[Do this] In the material below, change "catalogue" to "catalog" wherever it appears and leave every other line unchanged. Omit the pictures from your answer.

[Task data]

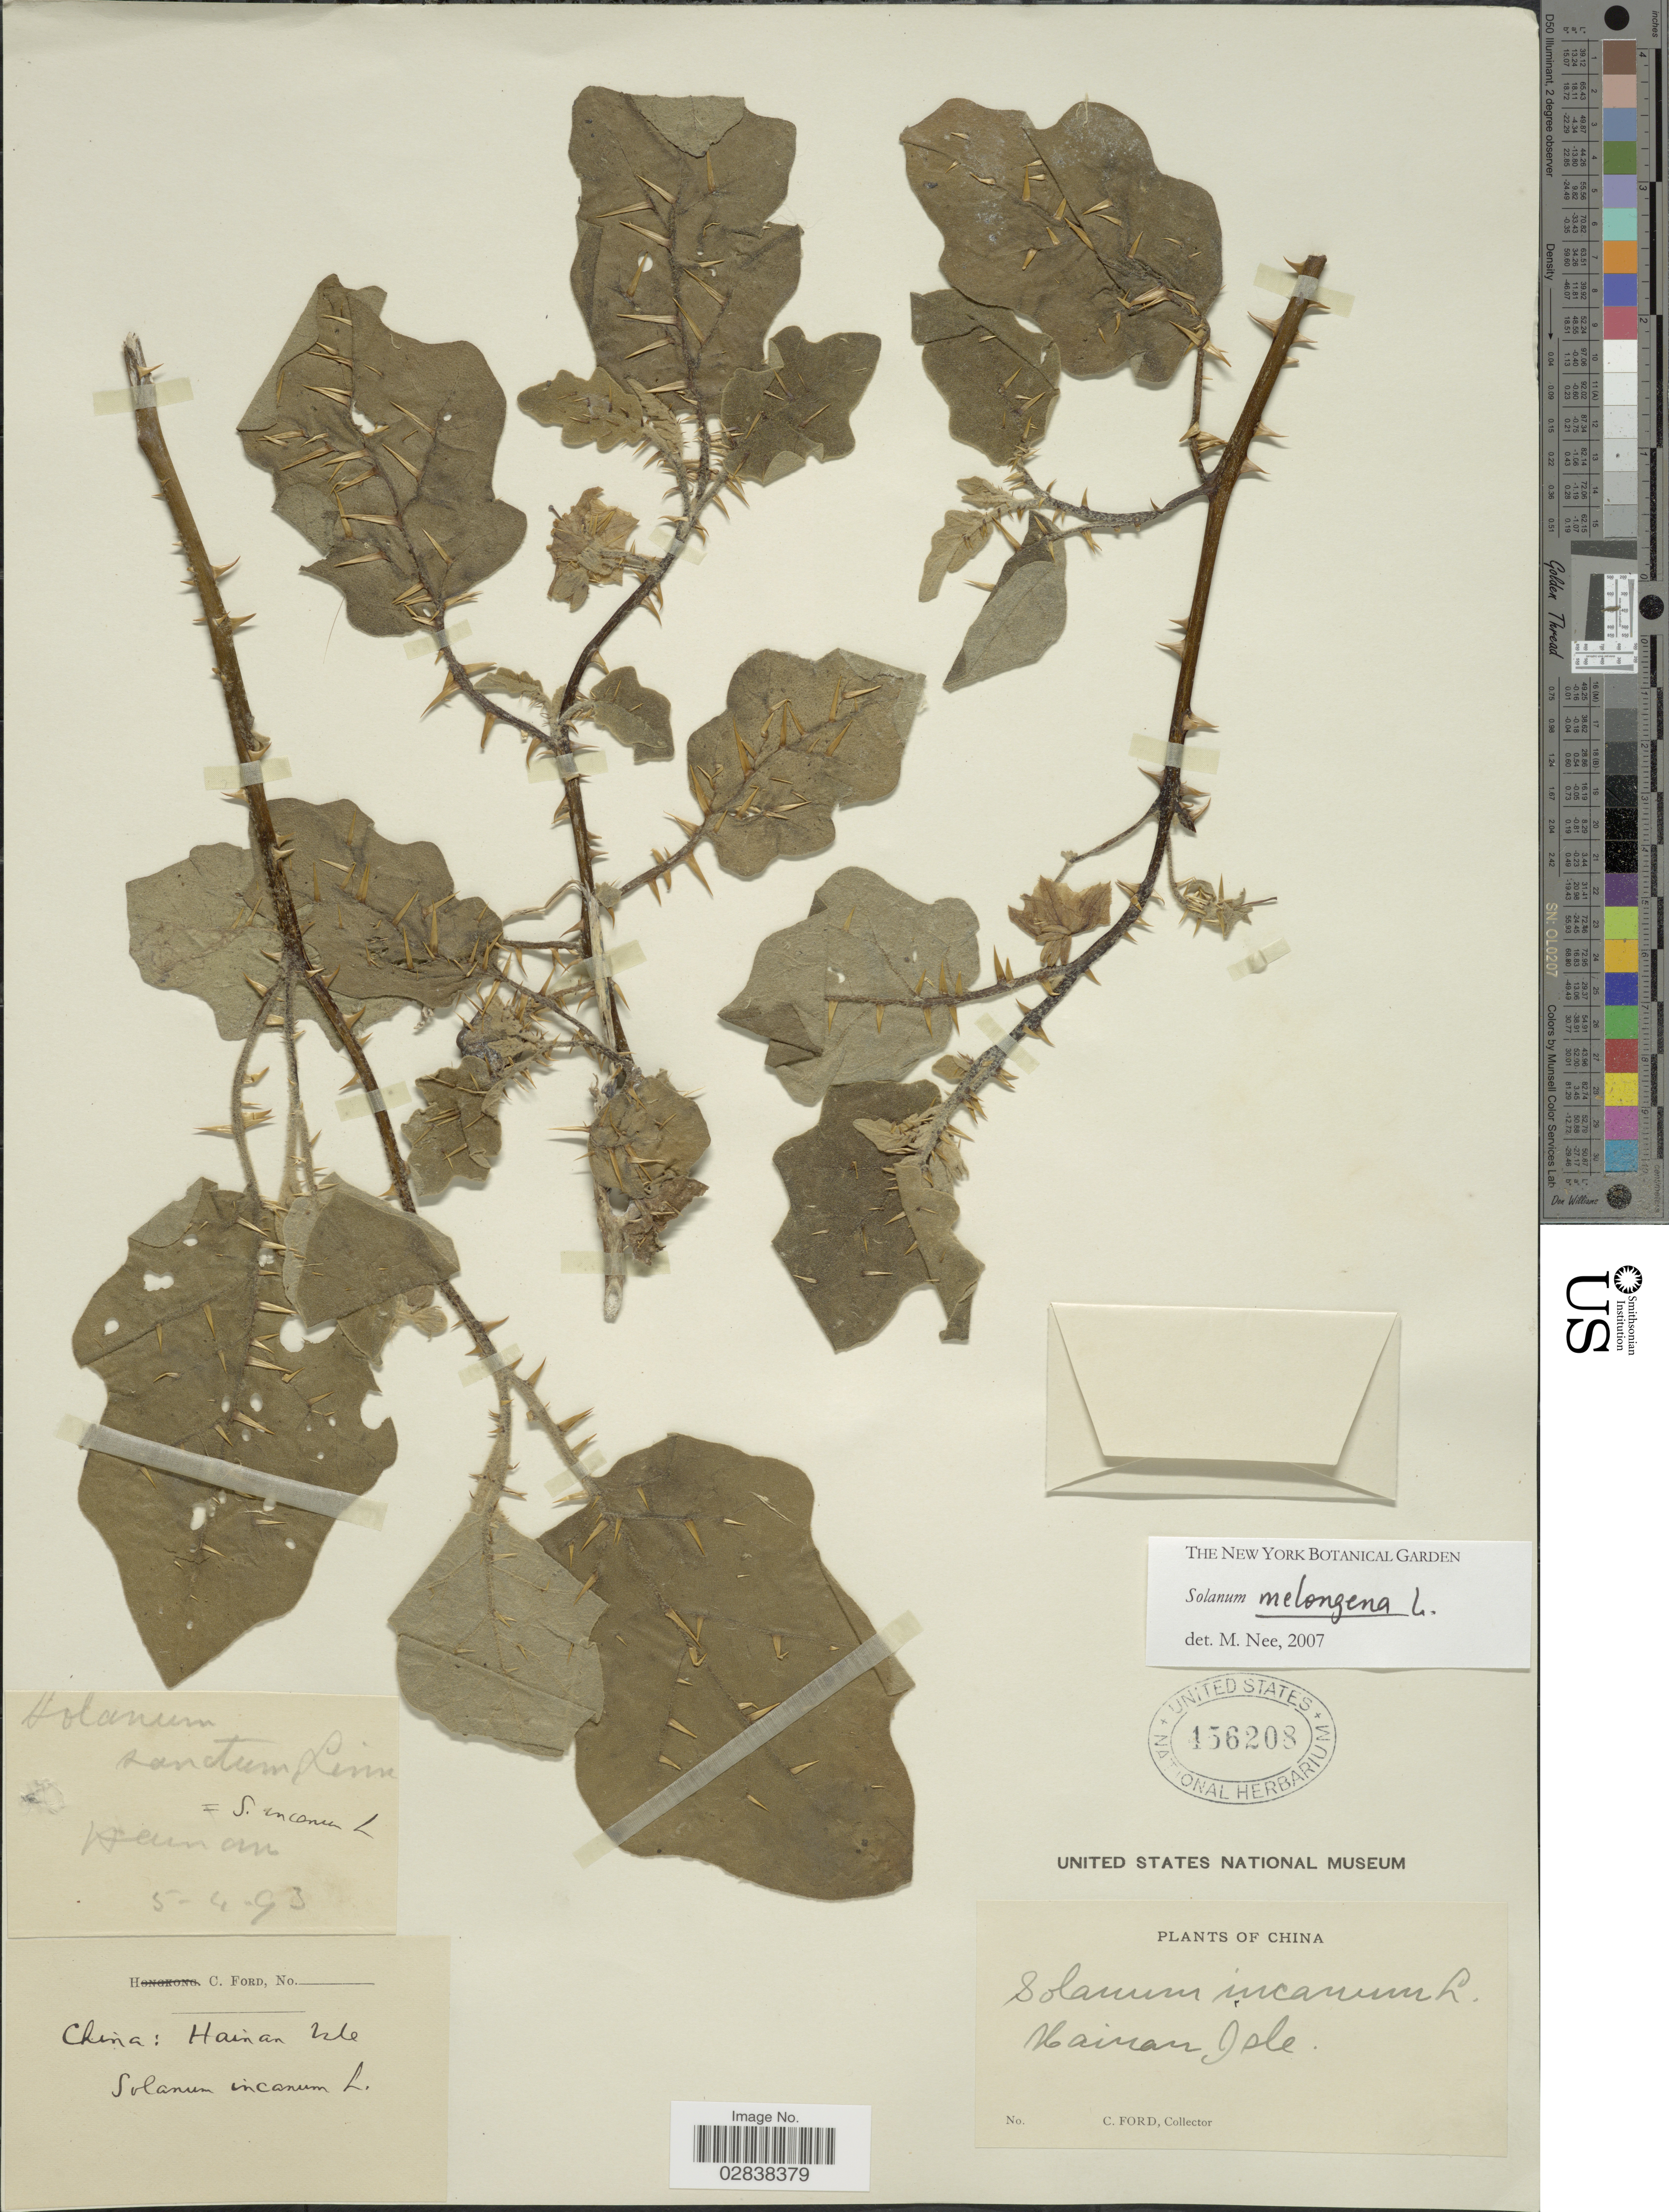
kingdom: Plantae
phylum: Tracheophyta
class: Magnoliopsida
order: Solanales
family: Solanaceae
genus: Solanum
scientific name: Solanum melongena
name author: L.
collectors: C. Ford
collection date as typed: Transcribed d/m/y: 5/4/93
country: China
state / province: Hainan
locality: Hainan Isle.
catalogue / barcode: US 156208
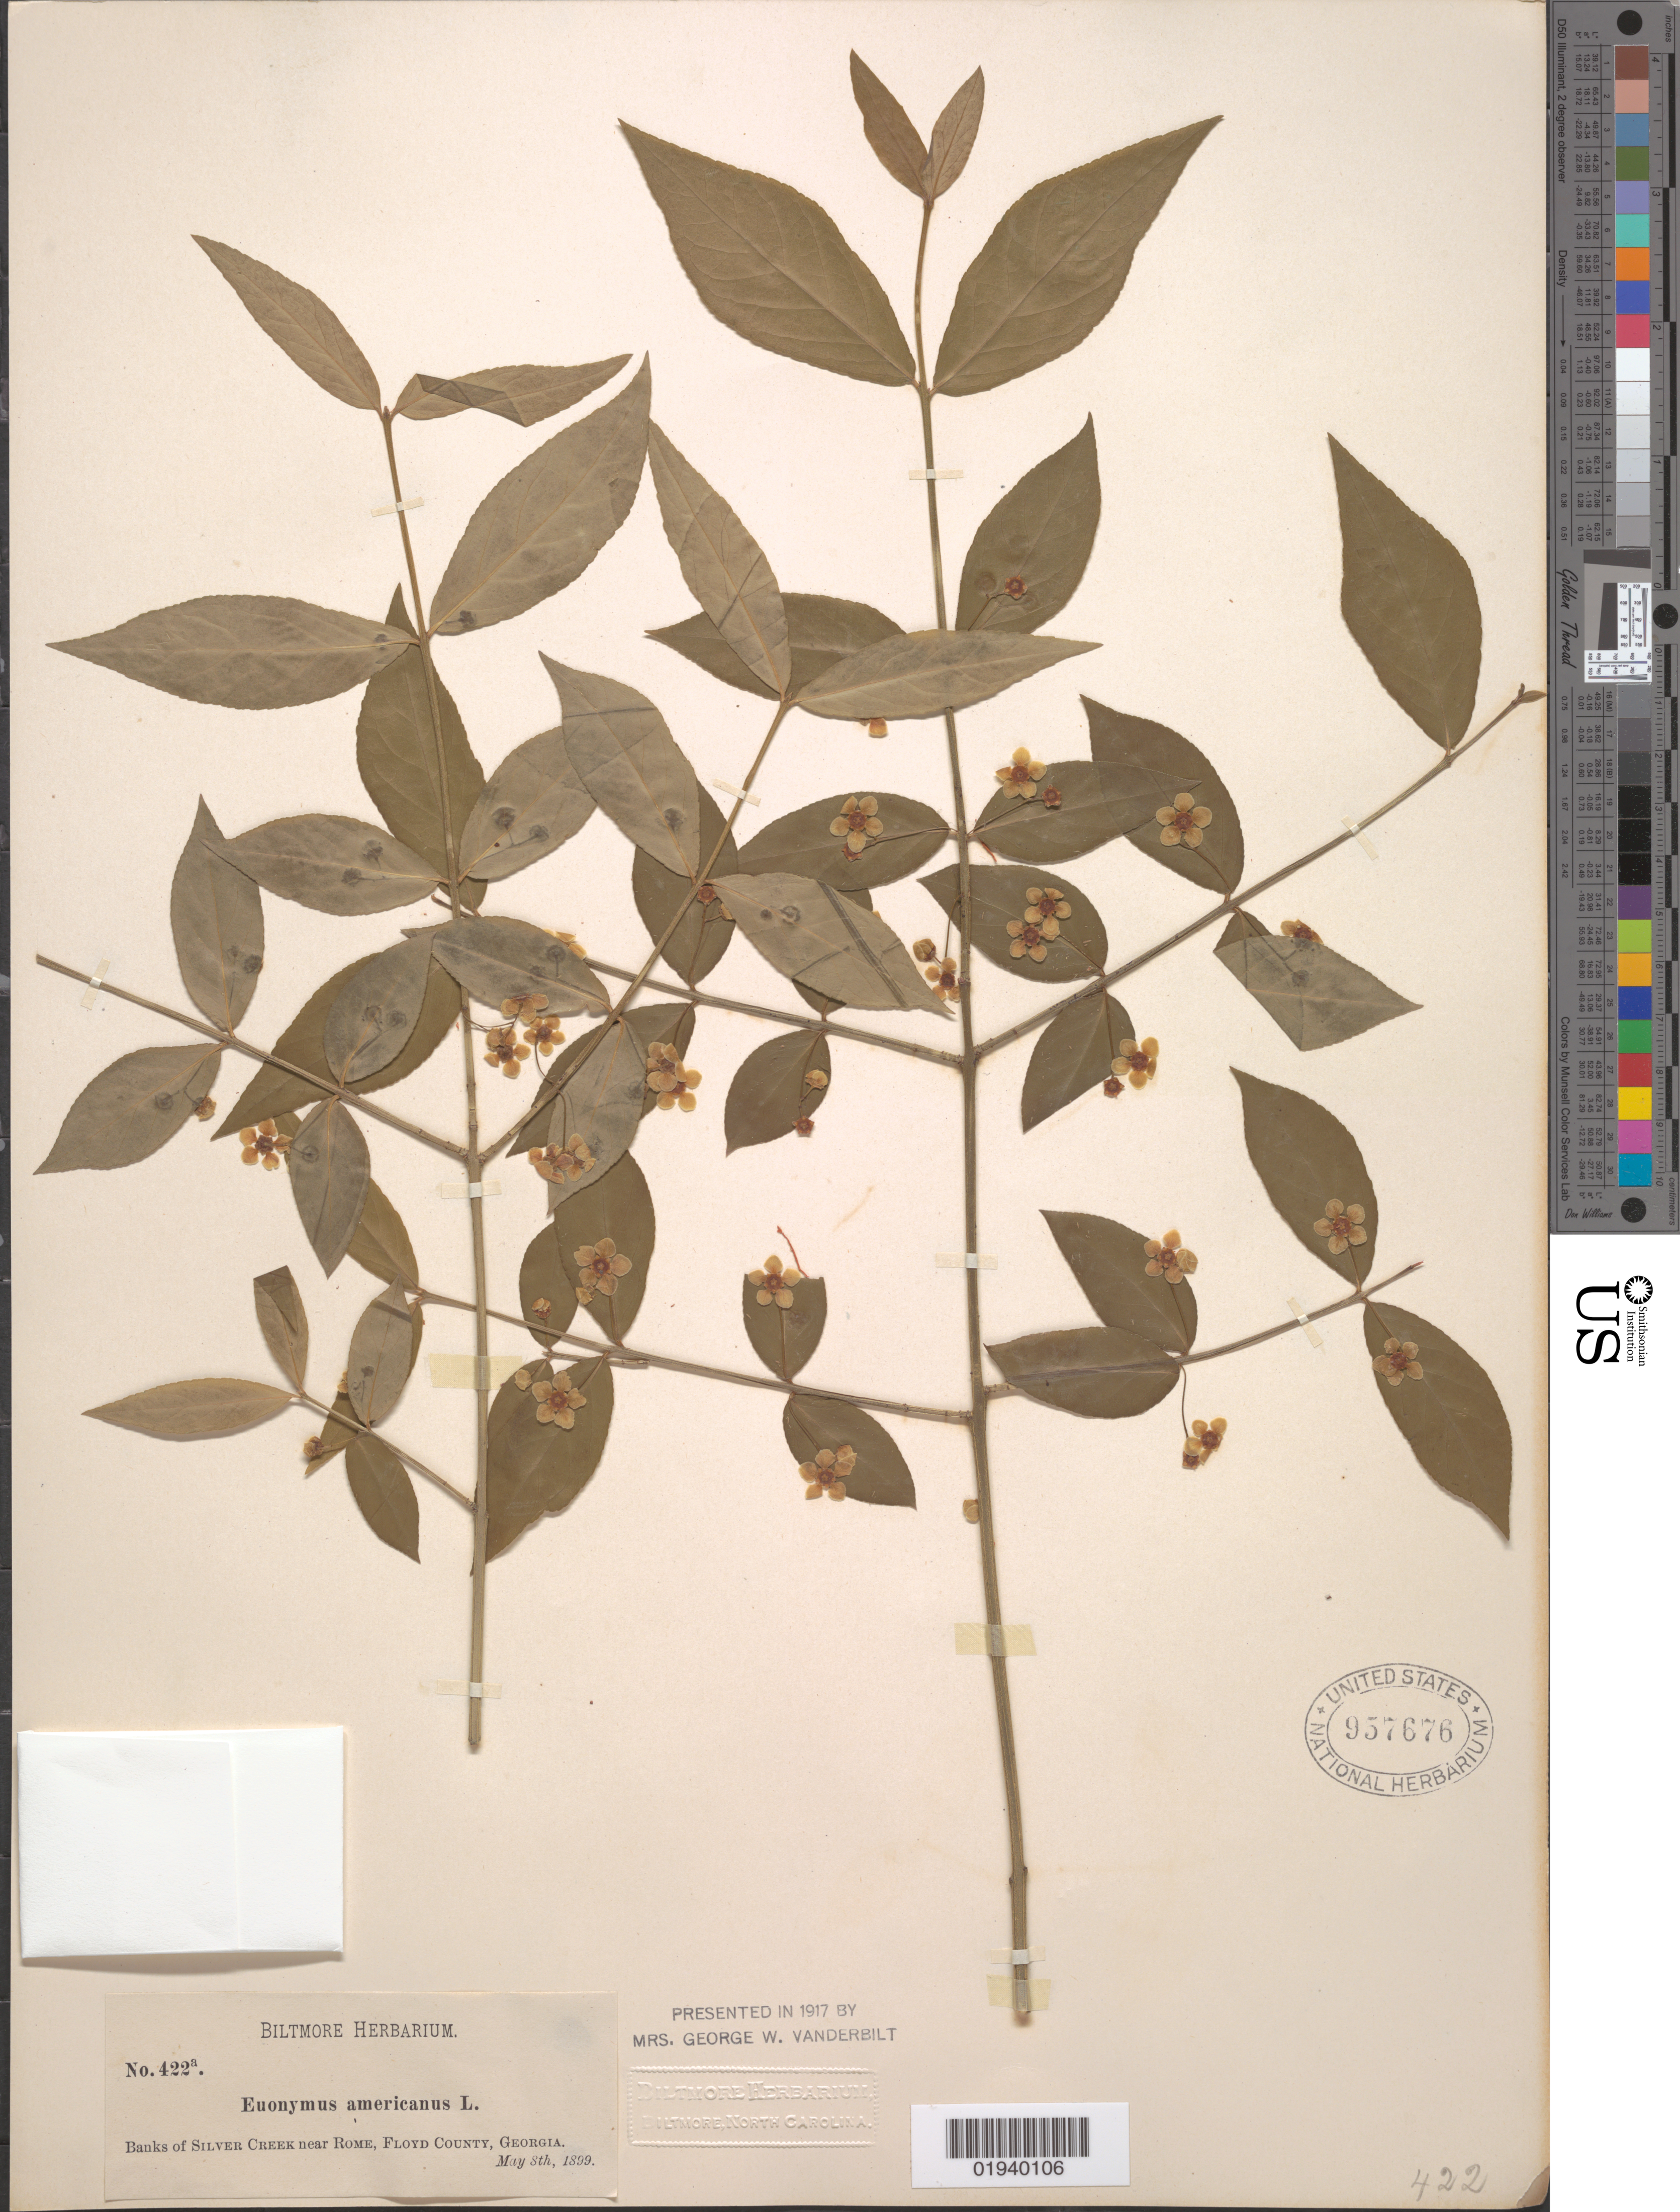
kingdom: Plantae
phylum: Tracheophyta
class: Magnoliopsida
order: Celastrales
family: Celastraceae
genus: Euonymus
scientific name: Euonymus americanus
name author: L.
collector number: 422a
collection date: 1899-05-08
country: United States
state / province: Georgia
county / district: Floyd County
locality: Silver Creek, near Rome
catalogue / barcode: US 957676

[Reply to the task]
kingdom: Plantae
phylum: Tracheophyta
class: Magnoliopsida
order: Solanales
family: Solanaceae
genus: Solanum
scientific name: Solanum melongena
name author: L.
collectors: C. Ford
collection date as typed: Transcribed d/m/y: 5/4/93
country: China
state / province: Hainan
locality: Hainan Isle.
catalog / barcode: US 156208
kingdom: Plantae
phylum: Tracheophyta
class: Magnoliopsida
order: Celastrales
family: Celastraceae
genus: Euonymus
scientific name: Euonymus americanus
name author: L.
collector number: 422a
collection date: 1899-05-08
country: United States
state / province: Georgia
county / district: Floyd County
locality: Silver Creek, near Rome
catalog / barcode: US 957676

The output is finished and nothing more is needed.